Much matter formerly considered necessary in an arithmetic, but which modern progress has rendered useless or antiquated, has been omitted.

The Appendix contains tables for reference; information of a somewhat technical nature for the business man, the mechanic, and the farmer; subjects of minor importance to the majority of pupils; and rules and applications not needed in the body of the work.

Indebtedness is gratefully acknowledged to school superintendents of various cities and towns for examination papers and valuable suggestions; to the Metric Bureau for information and cuts; to Boston Custom-House officials for copies of invoices ; to the Regents of the University of the State of New York, and to various college authorities, for entrance test-papers to be found in the Appendix.
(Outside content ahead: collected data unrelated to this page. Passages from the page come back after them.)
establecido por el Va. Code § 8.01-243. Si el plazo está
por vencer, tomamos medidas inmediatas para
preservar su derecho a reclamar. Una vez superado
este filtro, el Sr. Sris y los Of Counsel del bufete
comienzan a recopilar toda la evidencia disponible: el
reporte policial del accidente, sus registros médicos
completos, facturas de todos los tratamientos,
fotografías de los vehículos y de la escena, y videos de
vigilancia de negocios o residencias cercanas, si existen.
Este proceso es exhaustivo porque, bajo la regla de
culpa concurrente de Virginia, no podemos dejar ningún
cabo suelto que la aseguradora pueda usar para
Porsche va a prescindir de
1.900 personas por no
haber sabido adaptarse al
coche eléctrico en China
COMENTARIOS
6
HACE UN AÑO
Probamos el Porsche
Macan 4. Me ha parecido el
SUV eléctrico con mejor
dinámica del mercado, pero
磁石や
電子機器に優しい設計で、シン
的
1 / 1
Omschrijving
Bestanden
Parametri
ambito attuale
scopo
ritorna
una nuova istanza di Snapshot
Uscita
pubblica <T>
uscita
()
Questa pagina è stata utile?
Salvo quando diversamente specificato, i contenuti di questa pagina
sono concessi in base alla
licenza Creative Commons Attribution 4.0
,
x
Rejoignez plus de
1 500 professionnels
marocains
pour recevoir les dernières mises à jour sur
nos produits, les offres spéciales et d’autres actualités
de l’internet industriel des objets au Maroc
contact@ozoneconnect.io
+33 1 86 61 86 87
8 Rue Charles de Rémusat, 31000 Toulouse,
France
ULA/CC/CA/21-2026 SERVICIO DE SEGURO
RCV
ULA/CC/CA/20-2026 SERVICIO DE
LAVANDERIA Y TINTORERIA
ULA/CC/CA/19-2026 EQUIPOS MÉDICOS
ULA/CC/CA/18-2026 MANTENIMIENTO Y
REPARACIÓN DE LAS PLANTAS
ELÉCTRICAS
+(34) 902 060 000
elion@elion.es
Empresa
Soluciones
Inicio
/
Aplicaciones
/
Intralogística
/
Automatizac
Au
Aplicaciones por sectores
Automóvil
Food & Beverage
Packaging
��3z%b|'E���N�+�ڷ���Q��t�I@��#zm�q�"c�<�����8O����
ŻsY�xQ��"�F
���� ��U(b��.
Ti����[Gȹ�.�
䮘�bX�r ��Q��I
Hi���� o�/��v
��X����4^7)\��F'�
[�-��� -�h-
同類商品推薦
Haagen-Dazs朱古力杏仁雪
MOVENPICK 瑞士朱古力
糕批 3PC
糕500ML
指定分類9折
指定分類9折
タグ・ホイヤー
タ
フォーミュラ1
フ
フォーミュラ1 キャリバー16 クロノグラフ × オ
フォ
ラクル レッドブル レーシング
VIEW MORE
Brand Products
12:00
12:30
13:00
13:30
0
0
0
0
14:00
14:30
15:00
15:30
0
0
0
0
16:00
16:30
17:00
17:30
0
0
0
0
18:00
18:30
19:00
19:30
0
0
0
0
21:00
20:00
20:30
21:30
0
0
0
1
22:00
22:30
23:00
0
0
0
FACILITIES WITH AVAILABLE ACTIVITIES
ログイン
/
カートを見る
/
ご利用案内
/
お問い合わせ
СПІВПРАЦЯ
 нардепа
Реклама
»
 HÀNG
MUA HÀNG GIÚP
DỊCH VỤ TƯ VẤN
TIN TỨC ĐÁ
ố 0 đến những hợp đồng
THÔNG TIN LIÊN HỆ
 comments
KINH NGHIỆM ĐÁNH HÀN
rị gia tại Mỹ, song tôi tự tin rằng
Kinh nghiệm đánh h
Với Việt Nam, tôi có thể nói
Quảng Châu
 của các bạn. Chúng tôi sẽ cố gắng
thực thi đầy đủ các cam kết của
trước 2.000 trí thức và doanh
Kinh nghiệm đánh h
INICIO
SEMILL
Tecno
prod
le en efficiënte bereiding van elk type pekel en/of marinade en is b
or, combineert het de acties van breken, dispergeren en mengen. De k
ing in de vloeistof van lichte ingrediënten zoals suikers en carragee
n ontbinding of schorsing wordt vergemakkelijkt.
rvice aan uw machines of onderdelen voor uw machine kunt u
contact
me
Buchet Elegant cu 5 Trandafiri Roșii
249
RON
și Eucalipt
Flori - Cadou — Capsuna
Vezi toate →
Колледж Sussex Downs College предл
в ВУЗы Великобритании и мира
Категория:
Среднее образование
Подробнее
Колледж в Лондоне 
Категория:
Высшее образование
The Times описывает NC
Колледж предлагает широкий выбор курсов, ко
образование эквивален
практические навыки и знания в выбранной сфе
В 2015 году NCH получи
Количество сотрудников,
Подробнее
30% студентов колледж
Credit is due to all the able teachers who have aided, during the past three years, in the preparation of the Inductive Course, of which this book is a part. The larger share of this credit belongs to Mr. G. A. SOUTHWORTH, the successful and experienced Master of the Prescott Grammar School, Somerville, Mass., by whom much work has been done. His practical knowledge of what both teachers and pupils need in a text-book has been of great advantage.

The work is given to the public in the expectation that it will meet every reasonable requirement of our common schools and seminaries.